The io_utils Module

sizeof_fmt(num, suffix='B') str[source]
class DownloadTask(destination: str, urls: Optional[List] = None, metadata=None)[source]
add_url(url: str)[source]
reset()[source]
is_up_to_date(is_transformed: bool = True)[source]
as_stream(url: str, extension: str = '.csv', params=None, mode=None)[source]

Returns the content of URL as a stream. In case the content is in zip format (excluding gzip) creates a temporary file

Parameters:
  • mode – optional parameter to specify desirable mode: text or binary. Possible values: ‘t’ or ‘b’

  • params – Optional. A dictionary, list of tuples or bytes to send as a query string.

  • url – URL

  • extension – optional, when the content is zip-encoded, the extension of the zip entry to return

Returns:

Content of the URL or a zip entry

as_content(url: str, params=None, mode=None)[source]

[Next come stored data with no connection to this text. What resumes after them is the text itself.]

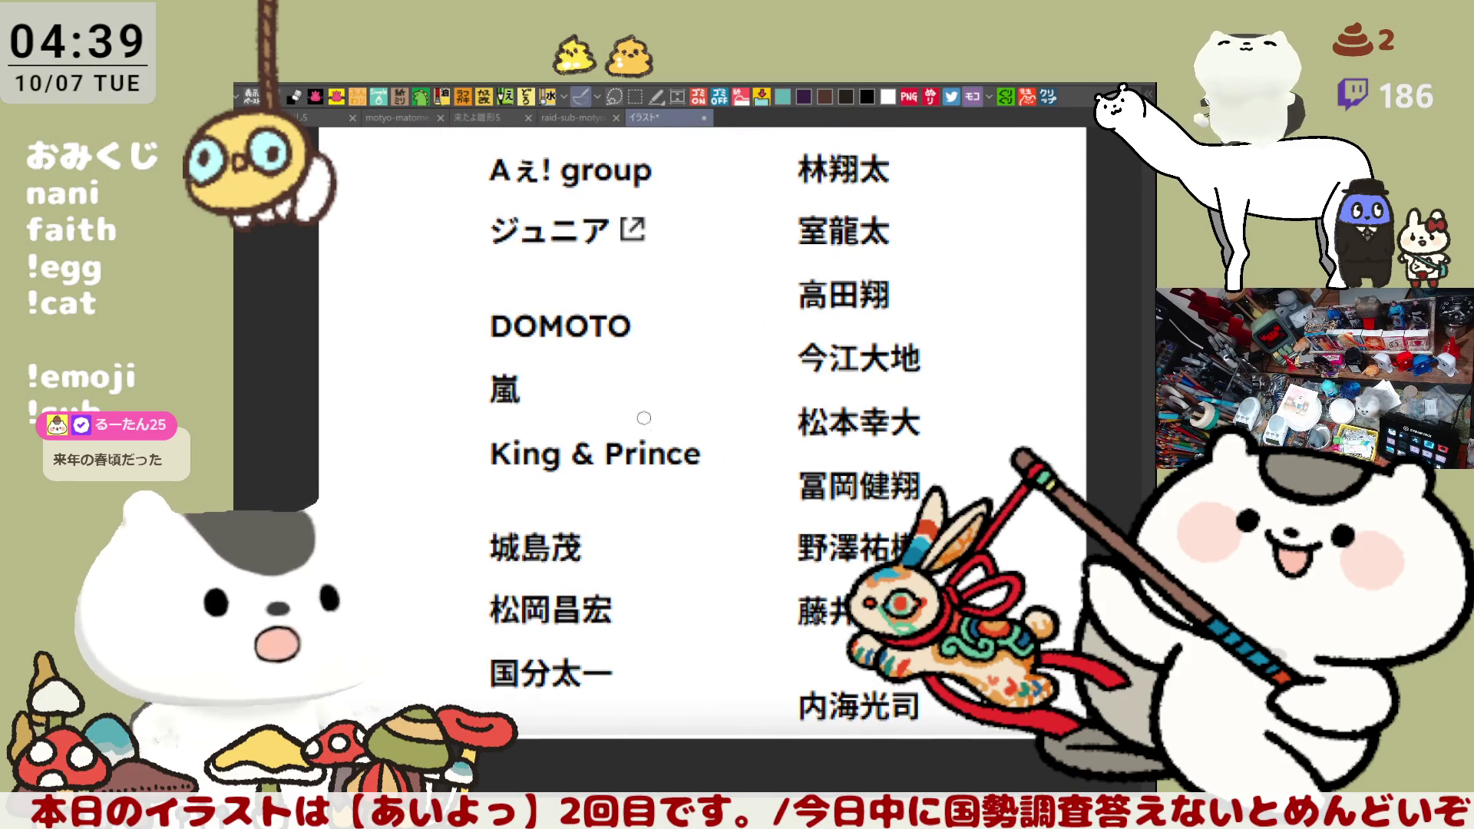
pyautogui.moveTo(537, 346)
pyautogui.mouseDown()
pyautogui.moveTo(590, 478)
pyautogui.moveTo(603, 648)
pyautogui.mouseUp()
pyautogui.moveTo(549, 507); pyautogui.dragTo(713, 508)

Returns byte or text block with URL content

Parameters:
  • url – URL

  • params – Optional. A dictionary, list of tuples or bytes to send as a query string.

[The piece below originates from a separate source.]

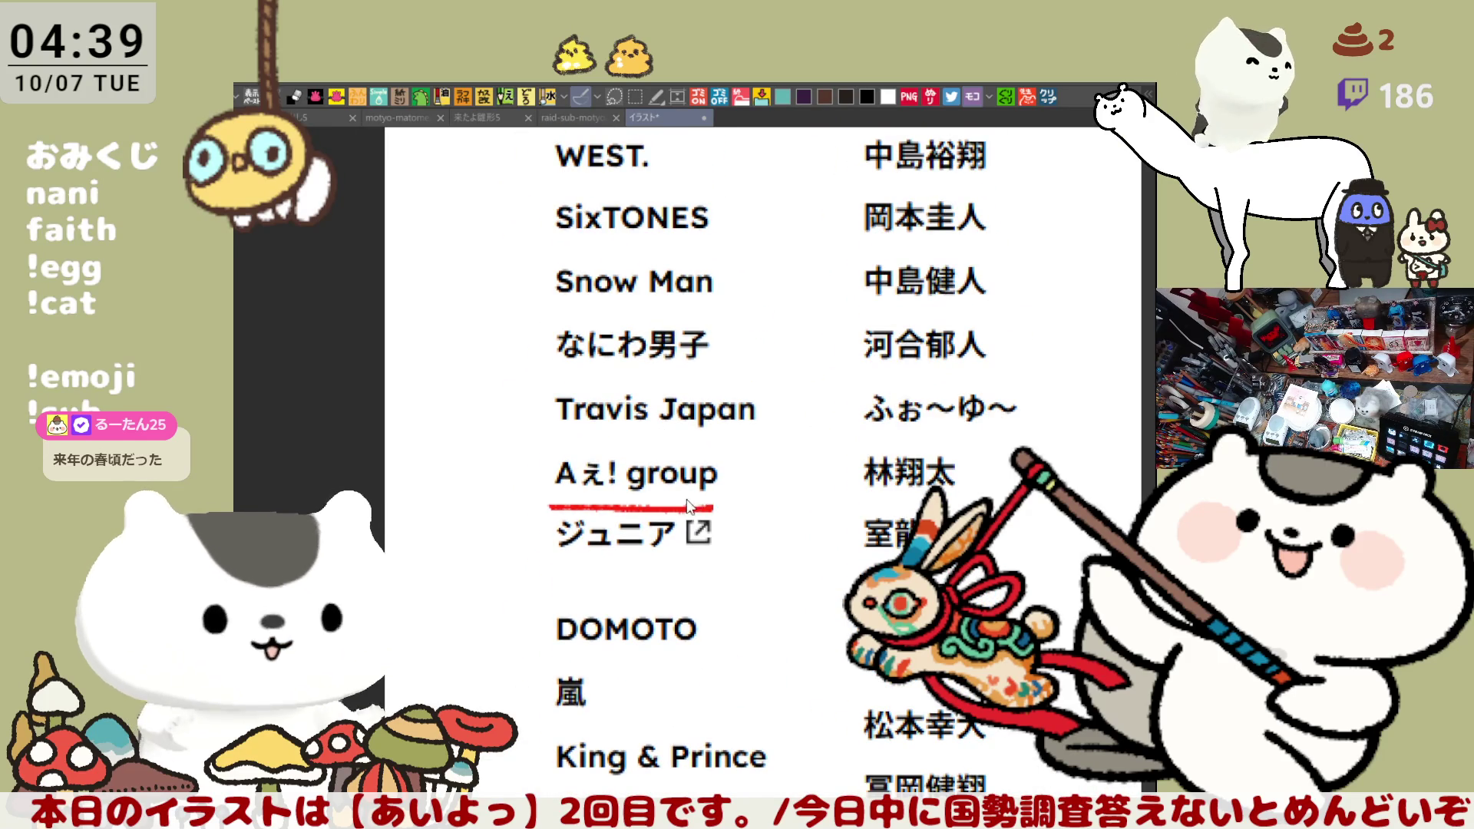
pyautogui.press('ctrl+z')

  • mode – optional parameter to specify desirable return format: text or binary. Possible values: ‘t’ or ‘b’, default is binary

Returns:

Content of the URL

as_csv_reader(url: str, mode=None) DictReader[source]

An utility method to return the CSV content of the URL as CSVReader

Parameters:

url – URL

Returns:

an instance of csv.DictReader

file_as_stream(filename: str, extension: str = '.csv', mode=None)[source]

Returns the content of file as a stream. In case the content is in zip format (excluding gzip) creates a temporary file

Parameters:
  • mode – optional parameter to specify desirable mode: text or binary. Possible values: ‘t’ or ‘b’

  • filename – path to file

  • extension – optional, when the content is zip-encoded, the extension of the zip entry to return

Returns:

Content of the file or a zip entry

file_as_csv_reader(filename: str)[source]

An utility method to return the CSV content of the file as CSVReader

Parameters:

filename – path to file

Returns:

an instance of csv.DictReader

fopen(path: str, mode: str)[source]

A wrapper to open various types of files

Parameters:
  • path – Path to file

  • mode – Opening mode

Returns:

file-like object

check_http_response(r: Response)[source]

An internal method raises an exception of HTTP response is not OK

Parameters:

r – Response

Returns:

nothing, raises an exception if response is not OK

download(url: str, to: IO)[source]

A utility method to download large binary data to a file-like object

is_downloaded(url: str, target: str, check_size: int = 0) bool[source]

Checks if the same data has already been downloaded

Parameters:
  • check_size – Use default value (0) if target size should be equal to source size. If several urls are combined when downloaded then specify a positive integer to check that destination file size is greater than the specified value. Specifying negative value will disable size check

  • url – URL with data

  • target – Destination of the downloads

Returns:

True if the destination file exists and is newer than URL content

write_csv(reader: DictReader, writer: DictWriter, transformer=None, filter=None, write_header: bool = True)[source]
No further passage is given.